Registros disponibles:
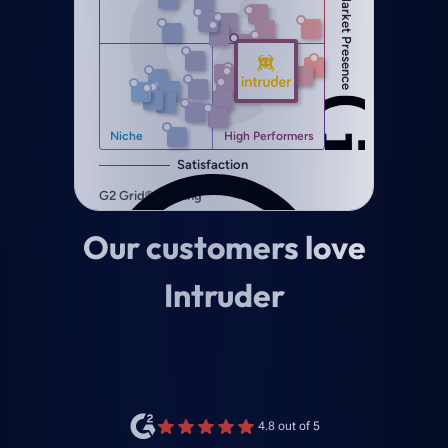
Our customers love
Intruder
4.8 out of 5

---

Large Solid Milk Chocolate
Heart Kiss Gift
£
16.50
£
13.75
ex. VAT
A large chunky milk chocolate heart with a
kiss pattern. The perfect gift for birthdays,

Tarea a realizar: Copia de nuevo las líneas que van desde la que contiene "Large Solid Milk Chocolate" hasta la que contiene "kiss pattern. The", ambas incluidas, y cambia "pattern" por "design" sin alterar nada más.

Resultado esperado:
Large Solid Milk Chocolate
Heart Kiss Gift
£
16.50
£
13.75
ex. VAT
A large chunky milk chocolate heart with a
kiss design. The perfect gift for birthdays,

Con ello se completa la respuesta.